Stated task a: Reproduce a section of the pqact message below, beginning at the words "The first thing" and stopping after the words "(but see below).".
--- begin Passage ---
[Date Prev][Date Next][Thread Prev][Thread Next][Date Index][Thread Index]

20040920: Possible pqact issue in LDM?



Steven,

>Date: Mon, 20 Sep 2004 14:35:13 -0500
>From: "Steven Danz" <address@hidden>
>Organization: Aviation Weather Center
>To: Steve Emmerson <address@hidden>
>Subject: Re: 20040920: Possible pqact issue in LDM?
>Keywords: 200409091803.i89I3pnJ023109

The above message contained the following:

> ...  So far a missed
> product doesn't show up in the log when running in real-time.  Running
> it by hand after the fact and it shows up fine.

The first thing that pqact(1) does with every product is to log
it to the logfile (when in verbose mode).  This is done before
executing any action.  Consequently, it's very hard to believe that
the manually-executed pqact(1) does this but the LDM pqact(1) doesn't
because this would mean that the two pqact(1)s aren't matching the same
data-products.  A more believable hypothesis is that the data-product in
question hasn't yet arrived in the product-queue (but see below).

> So you are saying that it takes over 600 seconds (10 minutes) on a
> system with a load of ~0.05 to act on a product once it is received in
> the queue?

No.  I'm saying that it can take more than ten minutes from the time
that the AWC transmits a data-product destined for NOAAPORT to the time 
that it's received by the AWC's LDM from NOAAPORT.

> I thought the SIGCONT that the pq_insert() generates would 'kick' the
> pqact into action alot sooner than that...

It will.

> Also, the 'missed' product is bracketed by 'caught' products in every
> case so far.  Which was another cause for concern.  So I would guess
> it should be taking care of these things in order, so it should have
> caught the missed product.

Well, that kills my "more believable hypothesis" scenario, above.

I hope you're sure about this.

Are there any reconnections by the monitoring LDM system that's
downstream from the NorthupGrumman NOAAPort system at this time?
--- end Passage ---
--- begin Source records ---
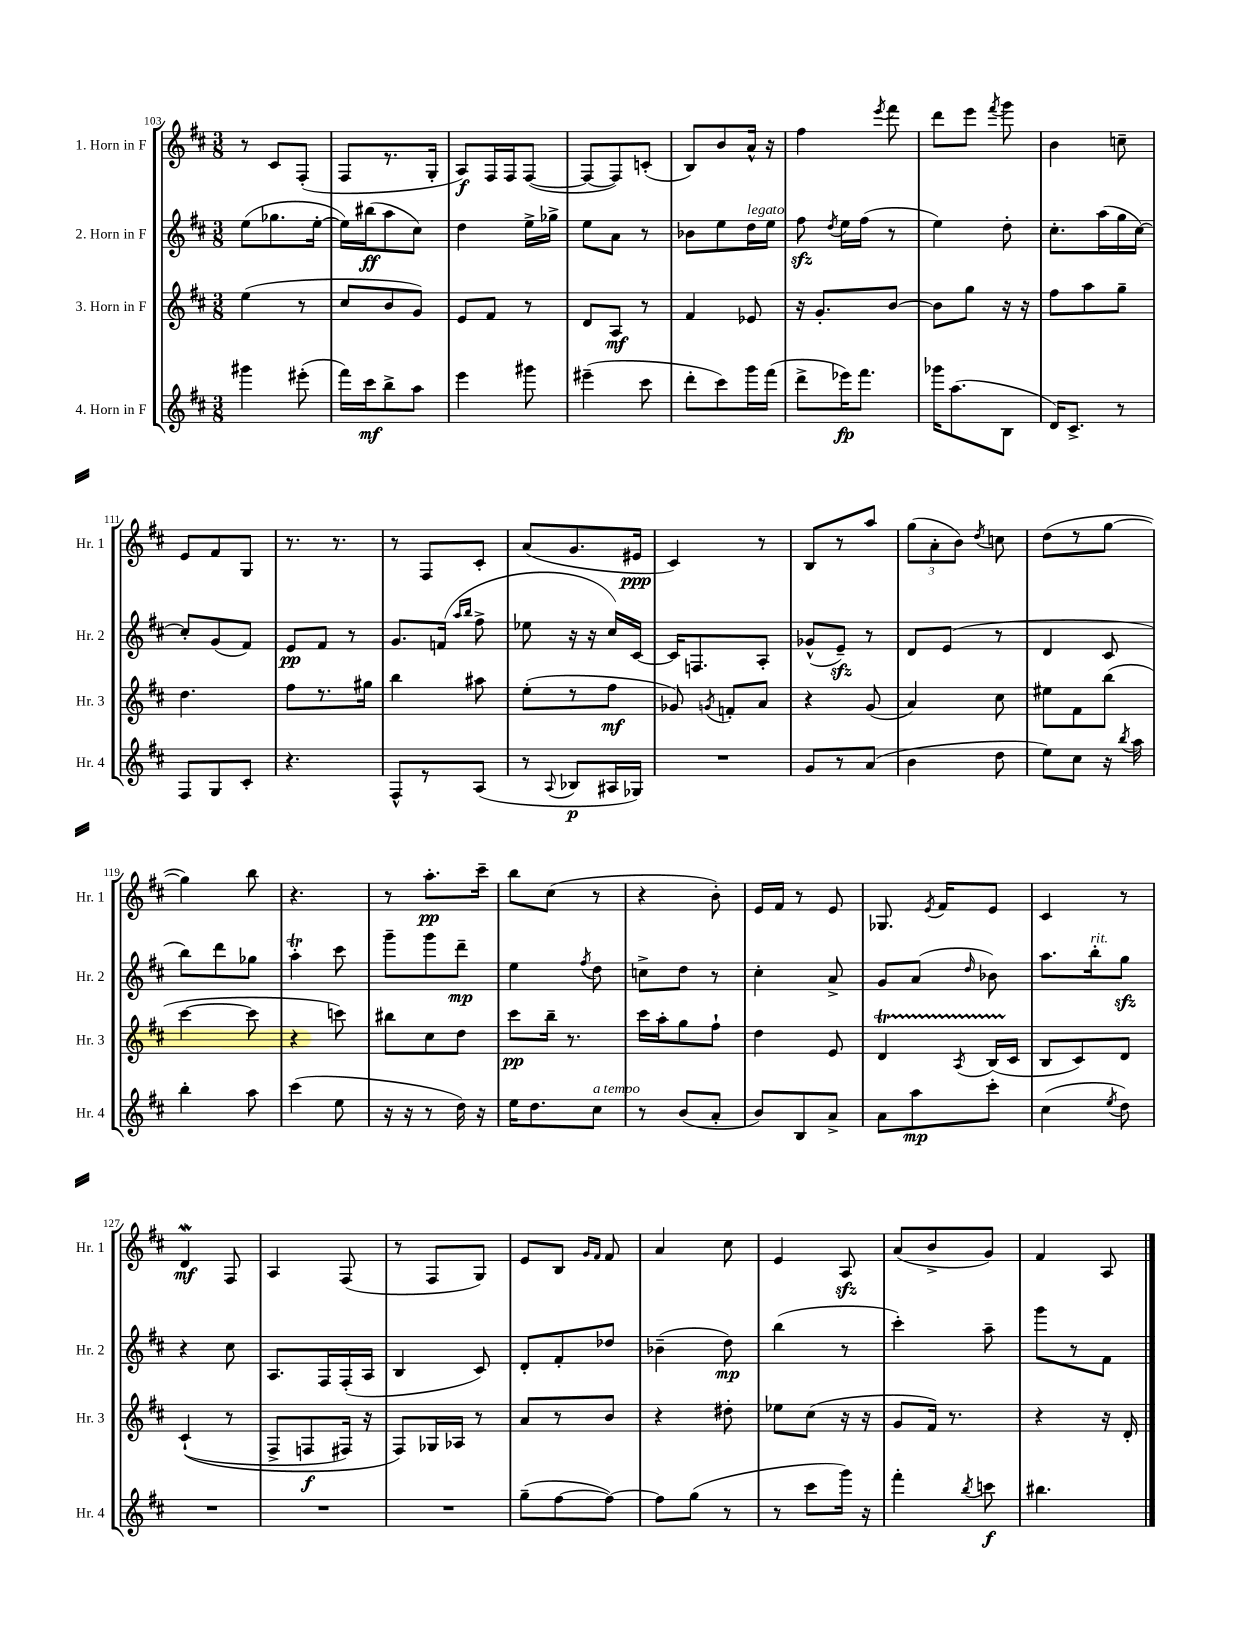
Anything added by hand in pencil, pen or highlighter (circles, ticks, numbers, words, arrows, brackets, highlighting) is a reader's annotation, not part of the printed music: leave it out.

**kern	**kern	**kern	**kern
*staff4	*staff3	*staff2	*staff1
*clefG2	*clefG2	*clefG2	*clefG2
*k[f#c#]	*k[f#c#]	*k[f#c#]	*k[f#c#]
*M3/8	*M3/8	*M3/8	*M3/8
4ggg#	(4ee	(8ee	8r
.	.	8.gg-	8c#
(8eee#'	8r	.	(8F#'
.	.	[16ee'	.
=	=	=	=
16fff#)	8cc#	16ee])	8F#
16ccc#	.	(16bb#	.
8bb^	8b	8aa	8.r
8aa	8g)	8cc#)	.
.	.	.	16G'
=	=	=	=
4eee	8e	4dd	8A)
.	8f#	.	16F#
.	.	.	16F#
8ggg#	8r	16ee^	([8F#
.	.	16gg-^	.
=	=	=	=
(4eee#~	8d	8ee	8F#_
.	8A	8a	8F#])
8ccc#	8r	8r	(8c'
=	=	=	=
8ddd'	4f#	8b-	8B)
8ccc#)	.	8ee	8b
16ggg	8e-	16dd	16a^^
(16fff#	.	16ee	16r
=	=	=	=
8ddd^	16r	8ff#	4ff#
.	8.g'	.	.
.	.	8qdd	.
16eee-)	.	16ee	.
8.fff#	.	(16ff#	.
.	.	.	8qeee
.	[8b	8r	8fff#
=	=	=	=
16ggg-	8b]	4ee)	8ddd
(8.aa	.	.	.
.	8gg	.	8eee
.	.	.	8qfff#
8B	16r	8dd'	8ggg
.	16r	.	.
=	=	=	=
16d)	8ff#	8.cc#'	4b
8.c#^	.	.	.
.	8aa	.	.
.	.	(16aa	.
8r	8gg~	16gg	8cc~
.	.	[16cc#)	.
=	=	=	=
8F#	4.dd	8cc#']	8e
8G	.	(8g	8f#
8c#'	.	8f#)	8G
=	=	=	=
4.r	8ff#	8e	8.r
.	8.r	8f#	.
.	.	.	8.r
.	.	8r	.
.	16gg#	.	.
=	=	=	=
8F#^^	4bb	8.g	8r
8r	.	.	8F#
.	.	(16f	.
.	.	16qqaa	.
.	.	16qqbb	.
(8A	8aa#	8ff#^	8c#'
=	=	=	=
8r	(8ee'	8ee-	(8a
8qqA	.	.	.
8B-	8r	16r	8.g
.	.	16r	.
16A#	8ff#	16cc#)	.
16G-)	.	[16c#	16e#
=	=	=	=
4.r	8g-)	16c#]	4c#)
.	.	8.F	.
.	8qg	.	.
.	8f'	.	.
.	8a	8A'	8r
=	=	=	=
8g	4r	(8g-^^	8B
8r	.	8e~)	8r
(8a	(8g	8r	8aa
=	=	=	=
4b	4a)	8d	(12gg
.	.	.	12a'
.	.	(8e	.
.	.	.	12b)
.	.	.	8qdd
8dd	8cc#	8r	8cc
=	=	=	=
8ee)	8ee#	4d	(8dd
8cc#	8f#	.	8r
16r	(8bb	8c#	[8gg
8qbb	.	.	.
16aa	.	.	.
=	=	=	=
4bb'	[4ccc#	8bb)	4gg])
.	.	8ddd	.
8aa	8ccc#]	8gg-	8bb
=	=	=	=
(4ccc#	4r	4aa'	4.r
8ee	8ccc)	8ccc#	.
=	=	=	=
16r	8bb#	8ggg~	8r
16r	.	.	.
8r	8cc#	8ggg	8.aa'
16dd)	8dd	8ddd~	.
16r	.	.	16ccc#~
=	=	=	=
16ee	8ccc#	4ee	8bb
8.dd	.	.	.
.	16bb~	.	(8cc#
.	8.r	.	.
.	.	8qff#	.
8cc#	.	8dd	8r
=	=	=	=
8r	16ccc#	8cc^	4r
.	16aa'	.	.
(8b	8gg	8dd	.
8a'	8ff#`	8r	8b')
=	=	=	=
8b)	4dd	4cc#'	16e
.	.	.	16f#
8B	.	.	8r
8a^	8e	8a^	8e
=	=	=	=
8a	4d	8g	8.G-
8aa	.	(8a	.
.	.	.	8qe
.	.	.	16f#
.	8qA	16qqdd	.
8ccc#'	(16B	8b-)	8e
.	16c#	.	.
=	=	=	=
(4cc#	8B	8.aa	4c#
.	8c#)	.	.
.	.	16bb'	.
8qee	.	.	.
8dd)	8d	8gg	8r
=	=	=	=
4.r	&((4c#`	4r	4d
.	8r	8cc#	8F#
=	=	=	=
4.r	8F#^	8.A	4A
.	8F	.	.
.	.	16F#	.
.	16F#)	(16F#'	(8F#
.	16r	16A	.
=	=	=	=
4.r	8F#&)	4B	8r
.	16G-	.	8F#
.	16A-	.	.
.	8r	8c#)	8G)
=	=	=	=
(8gg~	8a	8d'	8e
[8ff#	8r	8f#'	8B
.	.	.	16qqg
.	.	.	16qqf#
8ff#_)	8b	8dd-	8f#
=	=	=	=
8ff#]	4r	(4b-~	4a
(8gg	.	.	.
8r	8dd#'	8dd)	8cc#
=	=	=	=
8r	8ee-	(4bb	4e
8ccc#	(8cc#	.	.
16ggg)	16r	8r	8A
16r	16r	.	.
=	=	=	=
4fff#'	8g	4ccc#')	(8a
.	16f#)	.	8b^
.	8.r	.	.
8qbb	.	.	.
8ccc	.	8aa~	8g)
=	=	=	=
4.bb#	4r	8ggg	4f#
.	.	8r	.
.	16r	8f#	8A
.	16d'	.	.
==	==	==	==
*-	*-	*-	*-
--- end Source records ---
Stated task b: Pick out every line of the rows above that contains the string "added", and note that case counts.

Exercise result a:
The first thing that pqact(1) does with every product is to log
it to the logfile (when in verbose mode).  This is done before
executing any action.  Consequently, it's very hard to believe that
the manually-executed pqact(1) does this but the LDM pqact(1) doesn't
because this would mean that the two pqact(1)s aren't matching the same
data-products.  A more believable hypothesis is that the data-product in
question hasn't yet arrived in the product-queue (but see below).

Exercise result b:
Anything added by hand in pencil, pen or highlighter (circles, ticks, numbers, words, arrows, brackets, highlighting) is a reader's annotation, not part of the printed music: leave it out.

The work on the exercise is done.